R Code for Class 1

Below I’m going to walk through some examples for how to do in R the kinds of things we covered in class using Stata.

The whole .R file for this is here.

Simulate Data and Run Linear Regression

Here’s how to simulate some basic data and run a regression:

set.seed(123)
n <- 100
x1 <- rnorm(n,0,1)
x2 <- rnorm(n,3,5)
error <- rnorm(n,0,10)
y <- x1 + x2 + error

model <- lm(y~x1+x2)
summary(model)
vcov(model)

One thing to pay attention to are the last two lines. In the variable model, you’re storing in a single object all the data associated with your regression. summary and vcov perform operations on the data in that object, but you can also access those data directly.
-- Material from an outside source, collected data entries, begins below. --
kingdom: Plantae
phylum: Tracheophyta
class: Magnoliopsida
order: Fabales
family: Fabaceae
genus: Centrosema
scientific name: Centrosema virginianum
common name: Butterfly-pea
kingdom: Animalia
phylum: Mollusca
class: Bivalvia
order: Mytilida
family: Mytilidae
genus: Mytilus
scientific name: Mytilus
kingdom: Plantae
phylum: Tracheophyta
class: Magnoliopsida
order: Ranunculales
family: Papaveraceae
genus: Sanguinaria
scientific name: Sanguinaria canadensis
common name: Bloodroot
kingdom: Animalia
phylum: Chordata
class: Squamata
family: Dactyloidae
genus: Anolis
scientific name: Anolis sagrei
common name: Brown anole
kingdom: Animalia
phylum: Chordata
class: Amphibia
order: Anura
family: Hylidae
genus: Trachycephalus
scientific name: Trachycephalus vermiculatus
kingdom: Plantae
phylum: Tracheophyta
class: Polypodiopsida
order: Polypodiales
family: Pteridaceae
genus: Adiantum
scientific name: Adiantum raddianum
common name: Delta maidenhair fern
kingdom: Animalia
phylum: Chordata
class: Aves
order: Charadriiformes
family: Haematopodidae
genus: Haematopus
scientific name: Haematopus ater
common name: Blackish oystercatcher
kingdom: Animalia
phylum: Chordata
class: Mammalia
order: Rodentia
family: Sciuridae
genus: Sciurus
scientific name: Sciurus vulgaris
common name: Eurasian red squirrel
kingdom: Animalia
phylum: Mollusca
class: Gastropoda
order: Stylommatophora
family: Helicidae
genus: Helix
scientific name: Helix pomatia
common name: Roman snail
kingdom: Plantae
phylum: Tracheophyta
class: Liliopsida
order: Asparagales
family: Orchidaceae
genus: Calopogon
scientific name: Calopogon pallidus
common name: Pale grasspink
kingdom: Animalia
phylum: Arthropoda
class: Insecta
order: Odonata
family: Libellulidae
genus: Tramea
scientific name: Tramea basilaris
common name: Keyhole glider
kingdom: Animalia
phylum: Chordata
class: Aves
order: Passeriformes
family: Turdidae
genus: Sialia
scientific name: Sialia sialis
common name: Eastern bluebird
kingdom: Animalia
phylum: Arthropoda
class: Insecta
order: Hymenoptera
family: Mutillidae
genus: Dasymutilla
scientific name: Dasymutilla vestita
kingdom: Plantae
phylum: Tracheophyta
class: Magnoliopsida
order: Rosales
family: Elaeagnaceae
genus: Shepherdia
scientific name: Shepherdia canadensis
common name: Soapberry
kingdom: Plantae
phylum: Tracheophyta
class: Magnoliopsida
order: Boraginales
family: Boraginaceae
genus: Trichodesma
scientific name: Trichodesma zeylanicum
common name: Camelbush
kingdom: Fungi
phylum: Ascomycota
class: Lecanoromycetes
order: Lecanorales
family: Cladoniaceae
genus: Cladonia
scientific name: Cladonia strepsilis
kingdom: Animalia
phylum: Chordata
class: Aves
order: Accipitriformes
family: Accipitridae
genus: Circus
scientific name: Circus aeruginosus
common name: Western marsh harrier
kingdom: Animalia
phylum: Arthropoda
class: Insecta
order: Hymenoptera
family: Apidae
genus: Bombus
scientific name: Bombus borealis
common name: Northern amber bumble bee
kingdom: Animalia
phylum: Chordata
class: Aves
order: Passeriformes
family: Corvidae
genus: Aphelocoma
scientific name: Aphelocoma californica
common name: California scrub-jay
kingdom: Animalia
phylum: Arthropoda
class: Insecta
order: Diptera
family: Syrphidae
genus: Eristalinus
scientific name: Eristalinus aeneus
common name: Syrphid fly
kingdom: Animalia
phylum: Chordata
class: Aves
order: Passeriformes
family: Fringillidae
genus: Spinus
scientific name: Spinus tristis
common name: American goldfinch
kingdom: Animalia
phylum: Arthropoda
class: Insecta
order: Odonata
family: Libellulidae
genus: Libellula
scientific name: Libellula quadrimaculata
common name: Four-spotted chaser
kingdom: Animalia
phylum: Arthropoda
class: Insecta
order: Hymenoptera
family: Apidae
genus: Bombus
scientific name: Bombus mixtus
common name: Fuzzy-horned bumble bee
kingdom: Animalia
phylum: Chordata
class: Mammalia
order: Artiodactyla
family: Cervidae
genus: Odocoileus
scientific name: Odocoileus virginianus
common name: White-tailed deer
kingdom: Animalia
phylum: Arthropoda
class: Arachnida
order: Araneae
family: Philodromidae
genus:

Try running the following and see what happens:

model$coefficients
model$residuals

Simulate Data from a Multivariate Normal Distribution

In Stata, we learned how to use drawnorm.

To do the same in R, you first need to install the mtvnorm package. Then run the following:

set.seed(123)
n<-10000
require(mvtnorm)
my.means <- c(x1=0,x2=3,err=0)
my.varcov <- matrix(c(3^2,0,0,0,5^2,0,0,0,10^2),ncol=3)
my.data <- rmvnorm(n,my.means,my.varcov)
my.data <- list(x1=my.data[,1],x2=my.data[,2],err=my.data[,3])
attach(my.data)
y <- x1 + x2 + err
model<-lm(y~x1+x2)
summary(model)
vcov(model)

You should get fairly similar results compared with what you got above. Note that you’re using the variance-covariance matrix though, not the correlation matrix, so you’re not bounded -1 to 1.

Checking Your Errors

R actually comes with a residual plotter built in. Run the following:

set.seed(123)
x1 <- rnorm(1000)
error <- rnorm(1000)
y <- x1 + error
qqnorm(y)
qqline(y)

Now try again with heteroskedastic errors:

y <- 2 + x1 + error*error
qqnorm(y)
qqline(y)

Needless to say, for linear models, this is a great way to visually verify the homoskedasticity assumption.